What you will do
The answer must consist only of the lines in the records below from the line with "Compare Deals" to the line with "and actions", both included, copied word for word with every picture left out.

Dataset entries
------

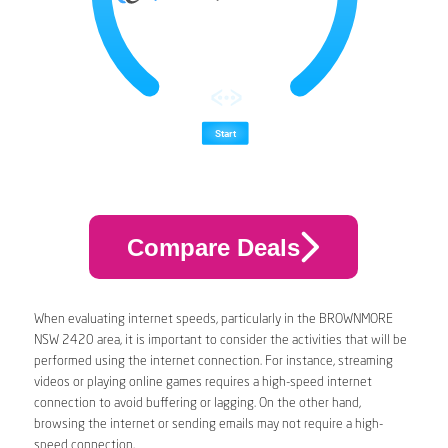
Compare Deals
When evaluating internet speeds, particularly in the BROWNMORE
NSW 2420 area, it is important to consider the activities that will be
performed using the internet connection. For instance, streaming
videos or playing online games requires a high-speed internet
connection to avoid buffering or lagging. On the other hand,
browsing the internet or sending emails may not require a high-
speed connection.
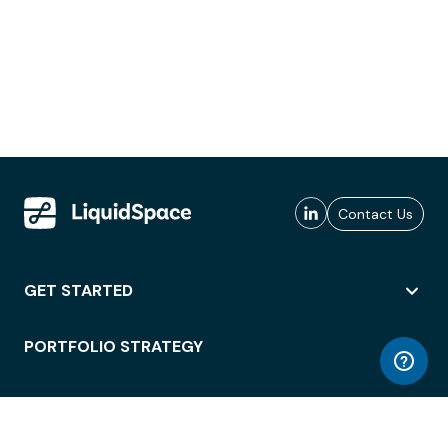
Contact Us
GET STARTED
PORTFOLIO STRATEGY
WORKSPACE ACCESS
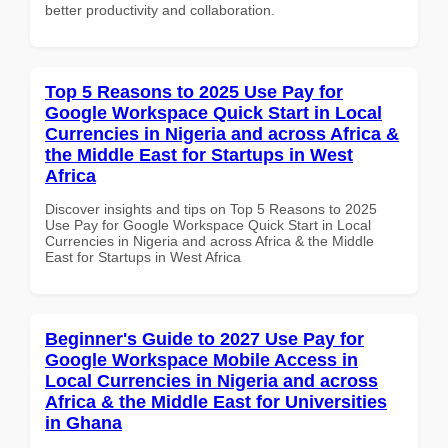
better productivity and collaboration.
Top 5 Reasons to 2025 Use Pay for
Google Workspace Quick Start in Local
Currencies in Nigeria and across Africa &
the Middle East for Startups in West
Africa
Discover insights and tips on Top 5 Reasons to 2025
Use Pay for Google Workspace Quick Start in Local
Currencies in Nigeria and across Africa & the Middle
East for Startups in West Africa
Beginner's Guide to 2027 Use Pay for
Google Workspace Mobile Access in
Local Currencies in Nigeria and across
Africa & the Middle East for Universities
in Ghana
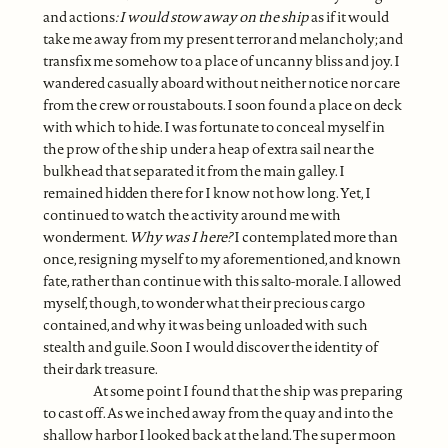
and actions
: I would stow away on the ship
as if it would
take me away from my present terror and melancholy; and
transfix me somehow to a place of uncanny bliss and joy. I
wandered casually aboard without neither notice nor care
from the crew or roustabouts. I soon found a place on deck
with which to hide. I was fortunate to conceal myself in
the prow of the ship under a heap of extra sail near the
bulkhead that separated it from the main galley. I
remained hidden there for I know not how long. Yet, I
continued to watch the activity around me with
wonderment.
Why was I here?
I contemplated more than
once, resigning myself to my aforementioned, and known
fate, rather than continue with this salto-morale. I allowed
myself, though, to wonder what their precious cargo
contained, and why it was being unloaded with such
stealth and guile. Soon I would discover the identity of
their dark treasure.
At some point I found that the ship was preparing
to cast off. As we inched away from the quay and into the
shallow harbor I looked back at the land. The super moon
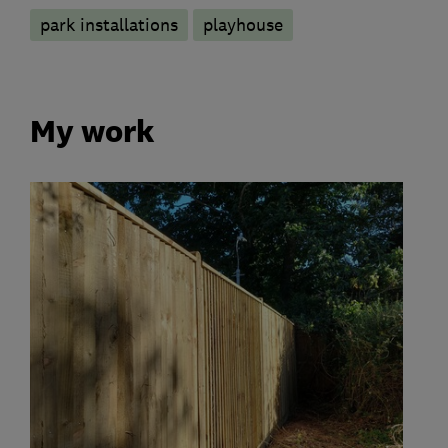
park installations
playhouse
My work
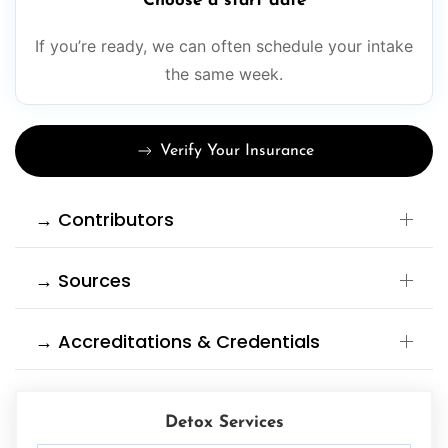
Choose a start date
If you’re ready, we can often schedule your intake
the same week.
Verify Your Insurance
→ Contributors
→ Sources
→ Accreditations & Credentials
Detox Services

------

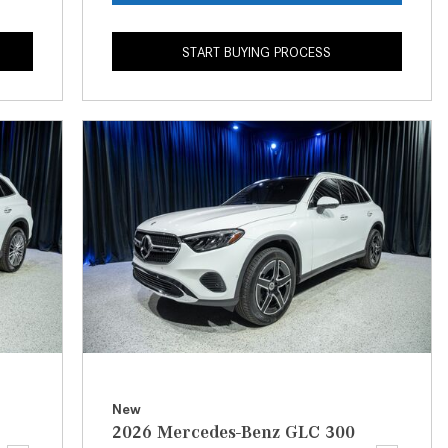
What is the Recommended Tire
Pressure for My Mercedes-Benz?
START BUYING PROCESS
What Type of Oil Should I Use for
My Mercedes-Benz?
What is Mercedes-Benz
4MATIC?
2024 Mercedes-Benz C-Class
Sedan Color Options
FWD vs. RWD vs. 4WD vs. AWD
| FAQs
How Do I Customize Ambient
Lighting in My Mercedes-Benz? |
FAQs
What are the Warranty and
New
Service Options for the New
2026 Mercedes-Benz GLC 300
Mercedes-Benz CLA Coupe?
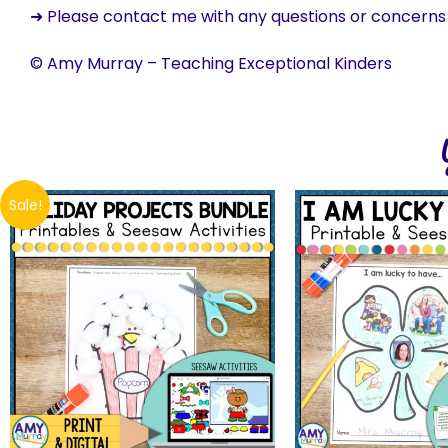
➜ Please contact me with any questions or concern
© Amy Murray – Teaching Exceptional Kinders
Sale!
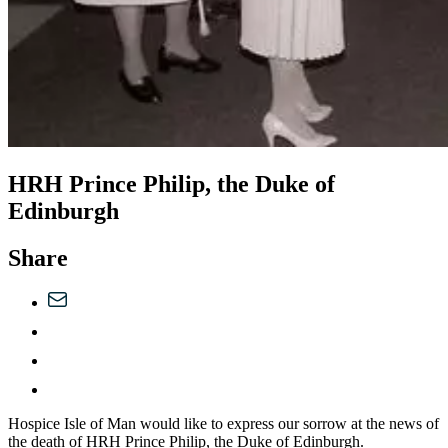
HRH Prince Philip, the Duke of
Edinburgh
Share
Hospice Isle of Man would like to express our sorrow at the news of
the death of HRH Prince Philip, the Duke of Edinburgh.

------

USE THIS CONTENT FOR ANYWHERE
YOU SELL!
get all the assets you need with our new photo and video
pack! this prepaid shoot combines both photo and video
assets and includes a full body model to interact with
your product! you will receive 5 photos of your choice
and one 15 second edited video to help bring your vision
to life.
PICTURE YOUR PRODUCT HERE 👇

------

Task output
Compare Deals
When evaluating internet speeds, particularly in the BROWNMORE
NSW 2420 area, it is important to consider the activities that will be
performed using the internet connection. For instance, streaming
videos or playing online games requires a high-speed internet
connection to avoid buffering or lagging. On the other hand,
browsing the internet or sending emails may not require a high-
speed connection.
Contact Us
GET STARTED
PORTFOLIO STRATEGY
WORKSPACE ACCESS
better productivity and collaboration.
Top 5 Reasons to 2025 Use Pay for
Google Workspace Quick Start in Local
Currencies in Nigeria and across Africa &
the Middle East for Startups in West
Africa
Discover insights and tips on Top 5 Reasons to 2025
Use Pay for Google Workspace Quick Start in Local
Currencies in Nigeria and across Africa & the Middle
East for Startups in West Africa
Beginner's Guide to 2027 Use Pay for
Google Workspace Mobile Access in
Local Currencies in Nigeria and across
Africa & the Middle East for Universities
in Ghana
and actions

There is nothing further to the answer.